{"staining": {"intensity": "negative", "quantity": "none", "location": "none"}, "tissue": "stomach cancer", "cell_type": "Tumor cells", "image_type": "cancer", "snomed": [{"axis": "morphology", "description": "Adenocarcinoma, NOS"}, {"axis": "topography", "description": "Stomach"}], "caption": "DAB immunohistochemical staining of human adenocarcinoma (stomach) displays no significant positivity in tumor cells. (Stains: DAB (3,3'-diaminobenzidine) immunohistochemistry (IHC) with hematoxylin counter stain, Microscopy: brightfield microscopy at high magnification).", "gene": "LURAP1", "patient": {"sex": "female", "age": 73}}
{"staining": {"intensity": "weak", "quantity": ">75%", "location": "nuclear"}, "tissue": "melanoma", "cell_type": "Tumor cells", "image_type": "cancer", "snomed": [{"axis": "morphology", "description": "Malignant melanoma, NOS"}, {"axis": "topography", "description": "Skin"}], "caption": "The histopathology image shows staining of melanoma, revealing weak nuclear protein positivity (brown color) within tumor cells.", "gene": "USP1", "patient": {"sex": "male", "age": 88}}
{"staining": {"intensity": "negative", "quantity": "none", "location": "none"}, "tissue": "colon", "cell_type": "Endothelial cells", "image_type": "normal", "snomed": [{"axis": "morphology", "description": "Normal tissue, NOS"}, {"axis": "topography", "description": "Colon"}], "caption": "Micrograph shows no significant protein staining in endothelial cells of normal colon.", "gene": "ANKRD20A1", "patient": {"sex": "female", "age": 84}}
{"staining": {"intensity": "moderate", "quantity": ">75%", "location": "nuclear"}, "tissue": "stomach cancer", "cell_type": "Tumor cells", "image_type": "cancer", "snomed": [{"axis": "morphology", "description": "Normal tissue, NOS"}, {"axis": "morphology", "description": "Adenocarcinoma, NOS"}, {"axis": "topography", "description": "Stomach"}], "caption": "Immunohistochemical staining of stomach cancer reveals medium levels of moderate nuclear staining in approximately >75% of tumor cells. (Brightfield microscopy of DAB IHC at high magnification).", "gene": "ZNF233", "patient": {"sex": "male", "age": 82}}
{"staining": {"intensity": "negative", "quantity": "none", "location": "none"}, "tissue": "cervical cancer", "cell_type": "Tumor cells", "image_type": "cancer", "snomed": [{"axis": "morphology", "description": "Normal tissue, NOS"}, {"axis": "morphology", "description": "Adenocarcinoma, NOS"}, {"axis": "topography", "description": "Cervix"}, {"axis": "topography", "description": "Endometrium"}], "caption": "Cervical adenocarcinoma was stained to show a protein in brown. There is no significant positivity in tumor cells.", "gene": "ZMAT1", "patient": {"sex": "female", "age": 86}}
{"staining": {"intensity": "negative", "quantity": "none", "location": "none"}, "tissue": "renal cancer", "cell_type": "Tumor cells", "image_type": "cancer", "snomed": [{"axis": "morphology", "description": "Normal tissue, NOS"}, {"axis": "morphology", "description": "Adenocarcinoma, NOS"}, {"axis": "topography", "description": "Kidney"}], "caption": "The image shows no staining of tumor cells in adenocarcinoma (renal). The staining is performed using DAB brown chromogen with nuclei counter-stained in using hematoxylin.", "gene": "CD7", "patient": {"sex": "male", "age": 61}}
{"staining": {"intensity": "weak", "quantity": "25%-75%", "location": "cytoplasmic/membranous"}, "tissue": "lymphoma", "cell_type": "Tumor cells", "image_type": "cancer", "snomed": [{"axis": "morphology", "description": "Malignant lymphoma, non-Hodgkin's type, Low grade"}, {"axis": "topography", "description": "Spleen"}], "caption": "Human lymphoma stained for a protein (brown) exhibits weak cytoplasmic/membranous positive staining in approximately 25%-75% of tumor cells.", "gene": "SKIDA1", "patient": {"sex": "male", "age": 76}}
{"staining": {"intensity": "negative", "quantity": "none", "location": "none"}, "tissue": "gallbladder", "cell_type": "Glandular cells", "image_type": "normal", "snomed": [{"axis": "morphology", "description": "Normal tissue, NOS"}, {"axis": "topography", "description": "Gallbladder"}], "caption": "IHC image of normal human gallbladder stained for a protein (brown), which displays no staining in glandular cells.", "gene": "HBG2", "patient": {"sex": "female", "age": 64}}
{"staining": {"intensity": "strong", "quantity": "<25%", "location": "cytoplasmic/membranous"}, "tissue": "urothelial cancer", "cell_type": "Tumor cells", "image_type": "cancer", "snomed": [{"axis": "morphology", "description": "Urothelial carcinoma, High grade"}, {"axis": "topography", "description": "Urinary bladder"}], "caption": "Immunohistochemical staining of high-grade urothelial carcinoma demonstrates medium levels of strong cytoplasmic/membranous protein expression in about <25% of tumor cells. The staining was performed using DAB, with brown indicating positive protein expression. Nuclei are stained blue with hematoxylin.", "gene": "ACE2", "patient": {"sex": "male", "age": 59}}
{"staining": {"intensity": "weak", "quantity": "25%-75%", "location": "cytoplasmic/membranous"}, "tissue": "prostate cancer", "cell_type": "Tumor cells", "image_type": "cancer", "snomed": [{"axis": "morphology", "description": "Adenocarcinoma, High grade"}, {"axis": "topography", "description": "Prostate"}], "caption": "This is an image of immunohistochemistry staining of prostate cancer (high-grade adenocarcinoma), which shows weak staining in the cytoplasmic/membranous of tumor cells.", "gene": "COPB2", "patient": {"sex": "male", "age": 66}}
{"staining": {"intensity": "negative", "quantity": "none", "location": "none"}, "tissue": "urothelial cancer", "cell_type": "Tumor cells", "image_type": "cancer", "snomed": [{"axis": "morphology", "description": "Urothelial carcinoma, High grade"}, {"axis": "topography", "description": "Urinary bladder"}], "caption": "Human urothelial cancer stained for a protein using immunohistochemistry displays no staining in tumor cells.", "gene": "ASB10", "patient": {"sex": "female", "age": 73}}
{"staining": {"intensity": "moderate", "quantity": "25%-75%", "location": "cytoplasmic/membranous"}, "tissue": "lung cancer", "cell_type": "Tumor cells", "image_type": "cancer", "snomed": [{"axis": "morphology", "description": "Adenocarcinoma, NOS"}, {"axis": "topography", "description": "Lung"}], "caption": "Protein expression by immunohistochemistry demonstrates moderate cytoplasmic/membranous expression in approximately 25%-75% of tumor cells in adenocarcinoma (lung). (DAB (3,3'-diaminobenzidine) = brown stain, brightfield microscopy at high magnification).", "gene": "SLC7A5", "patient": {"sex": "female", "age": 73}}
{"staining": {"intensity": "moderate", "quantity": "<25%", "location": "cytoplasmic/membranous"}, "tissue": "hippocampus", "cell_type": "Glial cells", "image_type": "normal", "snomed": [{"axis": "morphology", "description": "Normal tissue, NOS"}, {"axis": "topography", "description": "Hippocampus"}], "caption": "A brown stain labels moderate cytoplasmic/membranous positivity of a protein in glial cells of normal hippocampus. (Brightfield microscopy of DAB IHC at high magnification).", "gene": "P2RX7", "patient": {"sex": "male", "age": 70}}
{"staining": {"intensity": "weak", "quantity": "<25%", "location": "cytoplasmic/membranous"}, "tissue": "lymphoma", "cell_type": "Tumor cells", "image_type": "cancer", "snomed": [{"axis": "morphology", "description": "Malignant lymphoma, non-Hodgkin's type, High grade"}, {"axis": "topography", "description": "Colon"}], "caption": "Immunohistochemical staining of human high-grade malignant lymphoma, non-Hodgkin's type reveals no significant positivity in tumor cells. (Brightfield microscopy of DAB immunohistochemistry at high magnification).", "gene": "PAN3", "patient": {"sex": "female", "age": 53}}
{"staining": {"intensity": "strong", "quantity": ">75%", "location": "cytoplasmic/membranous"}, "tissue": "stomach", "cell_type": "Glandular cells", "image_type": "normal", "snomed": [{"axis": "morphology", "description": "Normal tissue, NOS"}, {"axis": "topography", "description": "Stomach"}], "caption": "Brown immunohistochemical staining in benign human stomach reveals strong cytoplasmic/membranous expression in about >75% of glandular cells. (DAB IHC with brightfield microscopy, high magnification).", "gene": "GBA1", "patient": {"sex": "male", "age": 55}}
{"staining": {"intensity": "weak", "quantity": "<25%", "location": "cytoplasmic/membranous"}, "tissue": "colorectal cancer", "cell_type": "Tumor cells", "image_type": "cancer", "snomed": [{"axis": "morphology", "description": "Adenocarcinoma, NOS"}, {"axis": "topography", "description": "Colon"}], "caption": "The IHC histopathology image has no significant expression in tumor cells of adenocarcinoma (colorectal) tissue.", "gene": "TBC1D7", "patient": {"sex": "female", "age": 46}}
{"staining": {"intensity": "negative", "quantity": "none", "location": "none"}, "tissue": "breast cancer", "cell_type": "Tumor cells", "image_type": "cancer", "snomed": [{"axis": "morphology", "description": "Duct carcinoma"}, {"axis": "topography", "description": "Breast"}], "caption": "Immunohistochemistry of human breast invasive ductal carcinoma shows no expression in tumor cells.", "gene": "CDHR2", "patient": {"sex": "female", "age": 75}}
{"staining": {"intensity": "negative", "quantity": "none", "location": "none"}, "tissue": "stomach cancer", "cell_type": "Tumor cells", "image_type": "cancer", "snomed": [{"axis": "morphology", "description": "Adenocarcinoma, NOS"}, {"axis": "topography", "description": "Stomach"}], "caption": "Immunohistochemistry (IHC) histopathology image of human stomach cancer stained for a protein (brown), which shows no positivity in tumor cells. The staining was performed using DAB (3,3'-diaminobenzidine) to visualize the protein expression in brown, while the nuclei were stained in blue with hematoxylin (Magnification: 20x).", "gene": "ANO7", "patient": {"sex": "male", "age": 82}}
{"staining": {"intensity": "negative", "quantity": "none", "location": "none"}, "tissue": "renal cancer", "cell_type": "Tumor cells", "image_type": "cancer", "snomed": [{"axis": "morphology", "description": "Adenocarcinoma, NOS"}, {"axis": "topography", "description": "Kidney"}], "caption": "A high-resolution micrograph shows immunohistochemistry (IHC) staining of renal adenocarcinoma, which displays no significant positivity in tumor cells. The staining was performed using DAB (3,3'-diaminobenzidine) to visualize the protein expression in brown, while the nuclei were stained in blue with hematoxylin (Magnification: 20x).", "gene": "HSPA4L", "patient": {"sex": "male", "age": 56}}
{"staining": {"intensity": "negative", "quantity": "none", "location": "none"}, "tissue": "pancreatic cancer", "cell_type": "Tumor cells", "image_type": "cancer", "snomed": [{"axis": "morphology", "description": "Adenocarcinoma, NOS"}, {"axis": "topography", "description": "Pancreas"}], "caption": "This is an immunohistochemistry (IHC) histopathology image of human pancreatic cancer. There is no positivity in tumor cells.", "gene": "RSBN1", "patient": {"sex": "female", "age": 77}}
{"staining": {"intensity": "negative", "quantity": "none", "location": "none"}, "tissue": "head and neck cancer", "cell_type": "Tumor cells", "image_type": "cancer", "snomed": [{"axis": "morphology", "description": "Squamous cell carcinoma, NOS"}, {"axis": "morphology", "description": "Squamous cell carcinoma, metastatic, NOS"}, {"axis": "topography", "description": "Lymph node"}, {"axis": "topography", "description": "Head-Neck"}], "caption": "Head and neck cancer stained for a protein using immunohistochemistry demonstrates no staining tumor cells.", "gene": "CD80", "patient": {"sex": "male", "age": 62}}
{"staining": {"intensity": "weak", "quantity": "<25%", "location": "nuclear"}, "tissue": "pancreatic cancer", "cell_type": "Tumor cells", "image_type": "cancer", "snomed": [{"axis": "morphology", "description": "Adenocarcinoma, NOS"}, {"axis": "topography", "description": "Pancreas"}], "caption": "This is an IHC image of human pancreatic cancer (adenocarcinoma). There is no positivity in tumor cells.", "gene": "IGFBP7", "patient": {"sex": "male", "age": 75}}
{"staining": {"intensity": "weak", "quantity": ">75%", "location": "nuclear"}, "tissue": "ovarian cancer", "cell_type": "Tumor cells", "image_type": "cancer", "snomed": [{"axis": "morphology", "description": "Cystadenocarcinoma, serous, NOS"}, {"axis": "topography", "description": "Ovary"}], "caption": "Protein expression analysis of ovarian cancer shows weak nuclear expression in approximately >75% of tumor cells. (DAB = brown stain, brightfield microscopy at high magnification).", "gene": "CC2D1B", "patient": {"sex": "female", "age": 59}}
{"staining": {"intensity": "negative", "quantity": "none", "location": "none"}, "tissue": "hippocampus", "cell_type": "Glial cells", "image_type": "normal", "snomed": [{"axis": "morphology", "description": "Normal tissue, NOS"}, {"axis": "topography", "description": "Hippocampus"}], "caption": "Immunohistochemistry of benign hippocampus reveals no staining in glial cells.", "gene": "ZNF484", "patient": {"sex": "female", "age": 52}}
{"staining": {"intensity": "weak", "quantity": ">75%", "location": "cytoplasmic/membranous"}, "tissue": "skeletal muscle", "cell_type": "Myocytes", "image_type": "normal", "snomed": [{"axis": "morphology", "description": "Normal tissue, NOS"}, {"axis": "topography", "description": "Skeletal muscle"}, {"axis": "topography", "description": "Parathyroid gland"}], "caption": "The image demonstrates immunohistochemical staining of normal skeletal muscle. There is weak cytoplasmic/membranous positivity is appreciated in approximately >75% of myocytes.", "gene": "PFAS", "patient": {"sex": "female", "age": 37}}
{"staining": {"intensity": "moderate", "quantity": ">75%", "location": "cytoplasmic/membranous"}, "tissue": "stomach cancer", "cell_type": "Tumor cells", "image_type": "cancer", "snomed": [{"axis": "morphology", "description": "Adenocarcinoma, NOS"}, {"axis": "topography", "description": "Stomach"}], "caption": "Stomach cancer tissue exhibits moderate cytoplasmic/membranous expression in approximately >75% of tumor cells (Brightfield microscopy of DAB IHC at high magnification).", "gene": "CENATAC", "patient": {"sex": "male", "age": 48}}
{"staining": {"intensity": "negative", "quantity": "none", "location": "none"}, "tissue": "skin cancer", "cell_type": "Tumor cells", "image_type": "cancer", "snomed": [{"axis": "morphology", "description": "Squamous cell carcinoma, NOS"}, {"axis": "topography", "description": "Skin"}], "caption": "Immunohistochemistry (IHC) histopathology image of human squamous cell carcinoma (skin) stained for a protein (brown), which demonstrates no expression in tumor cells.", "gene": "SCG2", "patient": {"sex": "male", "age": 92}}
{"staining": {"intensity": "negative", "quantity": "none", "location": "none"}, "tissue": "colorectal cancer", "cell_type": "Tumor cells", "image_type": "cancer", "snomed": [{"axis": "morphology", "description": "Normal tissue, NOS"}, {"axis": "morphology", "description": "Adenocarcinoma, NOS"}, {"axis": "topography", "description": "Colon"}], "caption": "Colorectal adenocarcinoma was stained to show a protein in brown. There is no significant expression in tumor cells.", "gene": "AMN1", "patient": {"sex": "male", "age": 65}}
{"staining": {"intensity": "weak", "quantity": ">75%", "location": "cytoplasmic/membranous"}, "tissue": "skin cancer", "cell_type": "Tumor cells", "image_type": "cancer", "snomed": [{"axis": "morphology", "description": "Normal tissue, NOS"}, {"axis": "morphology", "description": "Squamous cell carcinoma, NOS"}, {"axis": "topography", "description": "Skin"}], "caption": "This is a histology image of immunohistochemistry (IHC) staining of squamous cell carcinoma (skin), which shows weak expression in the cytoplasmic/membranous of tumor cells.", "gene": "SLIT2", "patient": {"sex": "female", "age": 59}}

•••••

§ **Work order**: Among the lines above, find those that contain the word "pancreatic" and copy them.

§ **Your solution**:
{"staining": {"intensity": "negative", "quantity": "none", "location": "none"}, "tissue": "pancreatic cancer", "cell_type": "Tumor cells", "image_type": "cancer", "snomed": [{"axis": "morphology", "description": "Adenocarcinoma, NOS"}, {"axis": "topography", "description": "Pancreas"}], "caption": "This is an immunohistochemistry (IHC) histopathology image of human pancreatic cancer. There is no positivity in tumor cells.", "gene": "RSBN1", "patient": {"sex": "female", "age": 77}}
{"staining": {"intensity": "weak", "quantity": "<25%", "location": "nuclear"}, "tissue": "pancreatic cancer", "cell_type": "Tumor cells", "image_type": "cancer", "snomed": [{"axis": "morphology", "description": "Adenocarcinoma, NOS"}, {"axis": "topography", "description": "Pancreas"}], "caption": "This is an IHC image of human pancreatic cancer (adenocarcinoma). There is no positivity in tumor cells.", "gene": "IGFBP7", "patient": {"sex": "male", "age": 75}}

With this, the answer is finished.